▶ GIVEN RECORDS
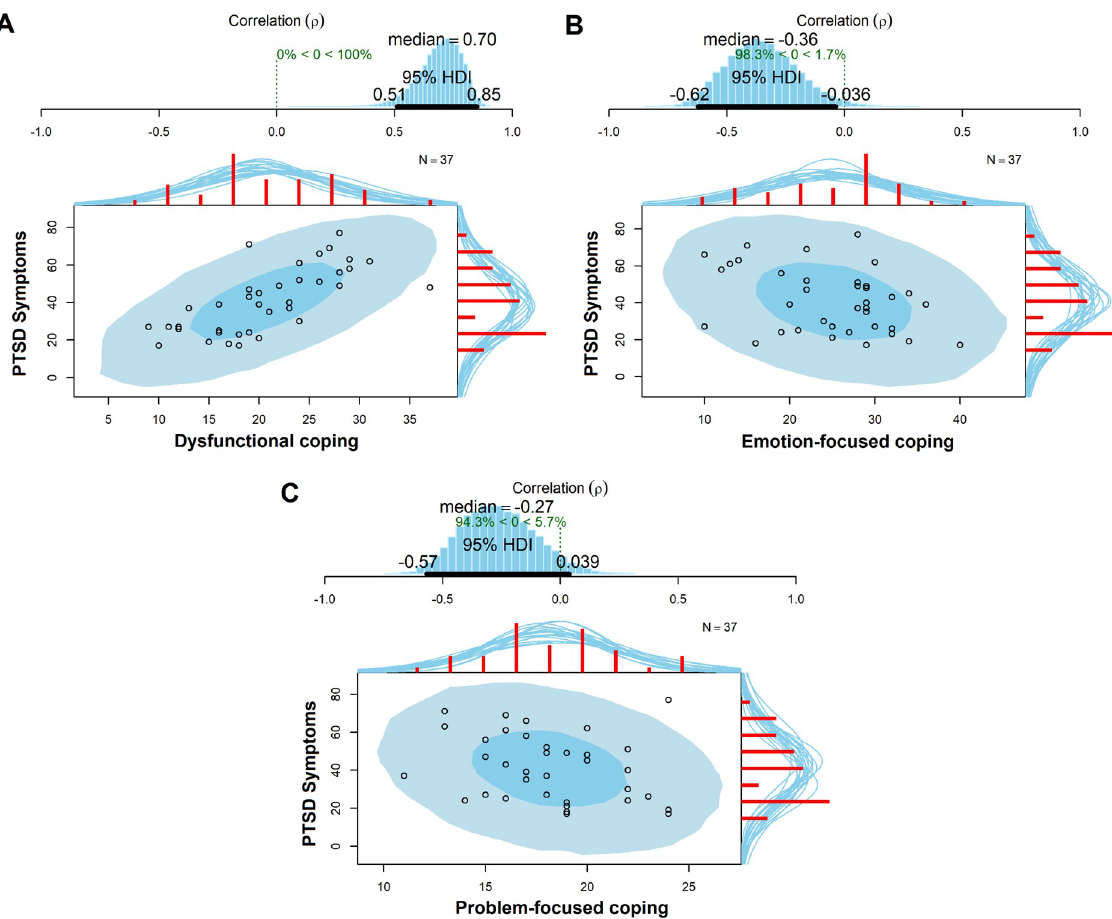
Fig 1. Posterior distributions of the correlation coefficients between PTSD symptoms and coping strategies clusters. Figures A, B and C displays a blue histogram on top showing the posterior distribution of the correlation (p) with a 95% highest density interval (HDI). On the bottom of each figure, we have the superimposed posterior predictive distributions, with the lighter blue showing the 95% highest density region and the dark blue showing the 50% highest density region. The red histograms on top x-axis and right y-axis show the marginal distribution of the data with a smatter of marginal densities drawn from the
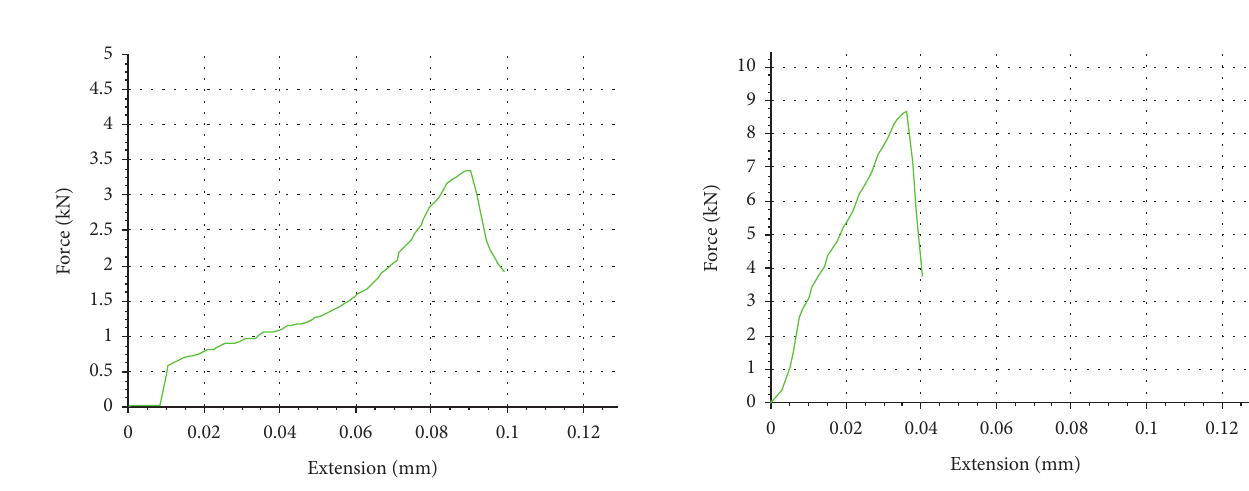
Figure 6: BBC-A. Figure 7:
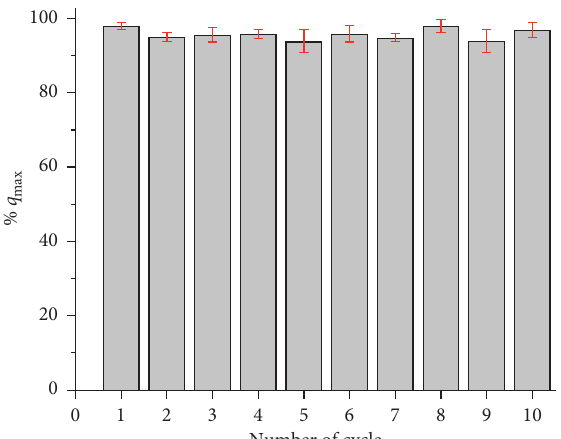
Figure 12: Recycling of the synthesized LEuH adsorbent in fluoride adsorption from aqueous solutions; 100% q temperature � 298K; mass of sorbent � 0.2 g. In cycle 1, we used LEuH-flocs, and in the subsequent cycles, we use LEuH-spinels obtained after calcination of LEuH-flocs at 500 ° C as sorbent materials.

---

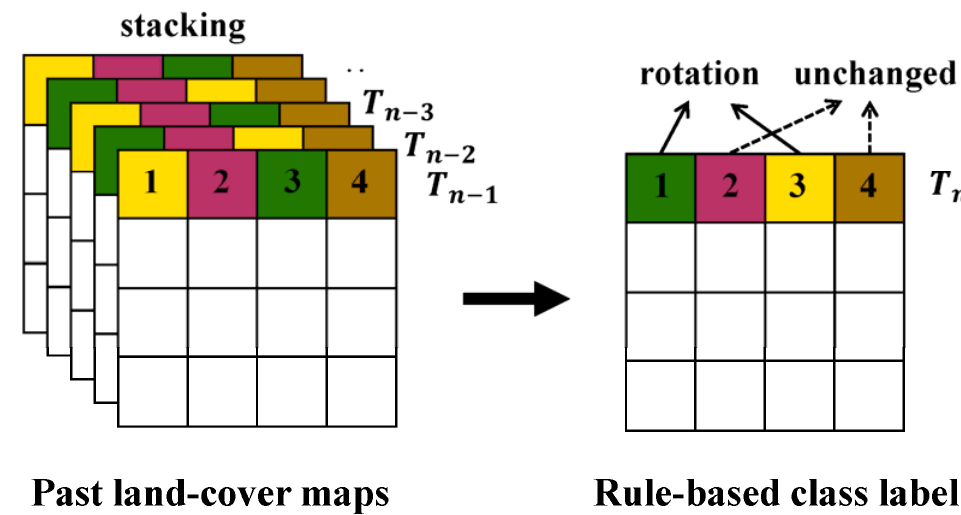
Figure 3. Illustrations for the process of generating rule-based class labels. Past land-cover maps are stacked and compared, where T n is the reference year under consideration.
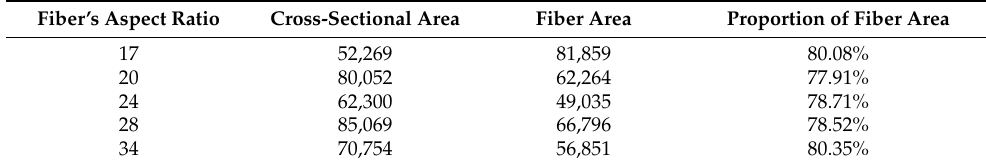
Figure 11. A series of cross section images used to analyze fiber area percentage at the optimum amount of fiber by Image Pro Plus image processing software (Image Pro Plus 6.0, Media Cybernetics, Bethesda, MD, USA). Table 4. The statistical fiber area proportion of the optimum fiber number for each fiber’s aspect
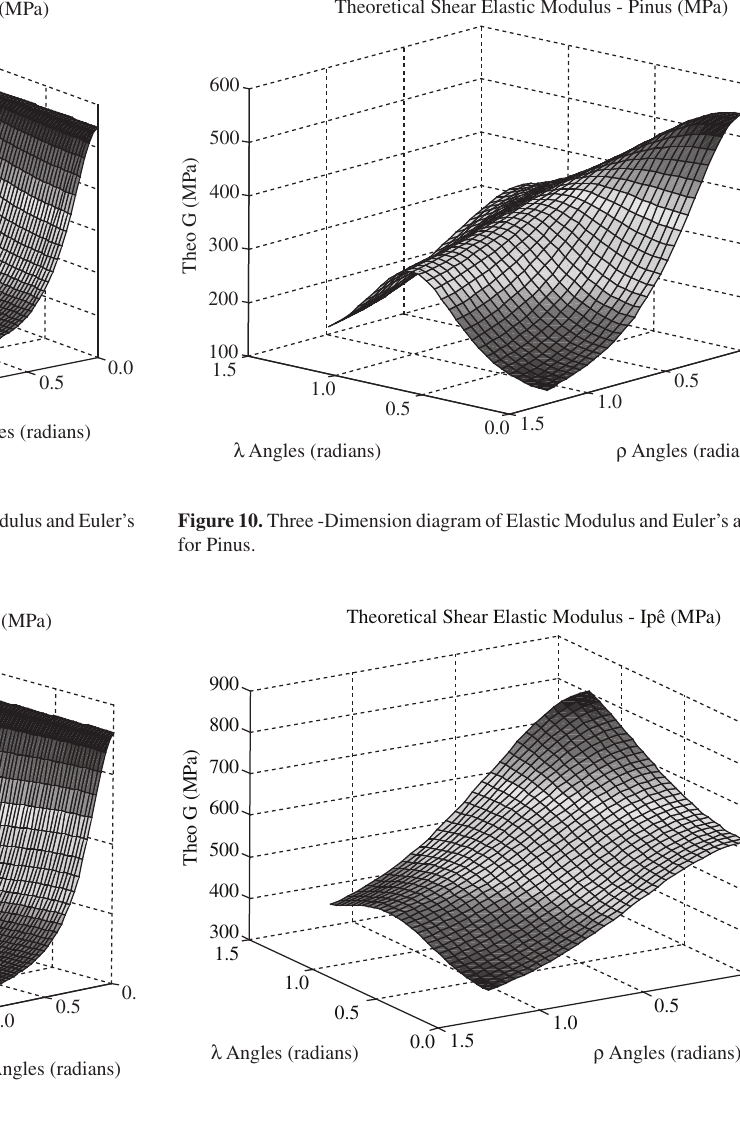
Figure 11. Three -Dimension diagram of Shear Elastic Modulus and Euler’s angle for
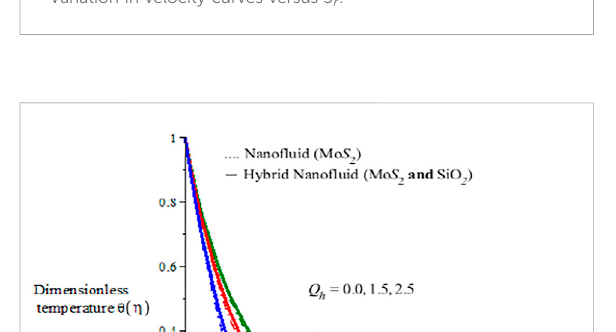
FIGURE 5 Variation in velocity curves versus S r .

▶ ACTIVITY
Transcribe the listing above exactly, but only from the line with "Figure 11. Three" through the line with "FIGURE 5 Variation". Include both of those lines and omit the pictures.

▶ ANSWER TO THIS EXERCISE
Figure 11. Three -Dimension diagram of Shear Elastic Modulus and Euler’s angle for
FIGURE 5 Variation in velocity curves versus S r .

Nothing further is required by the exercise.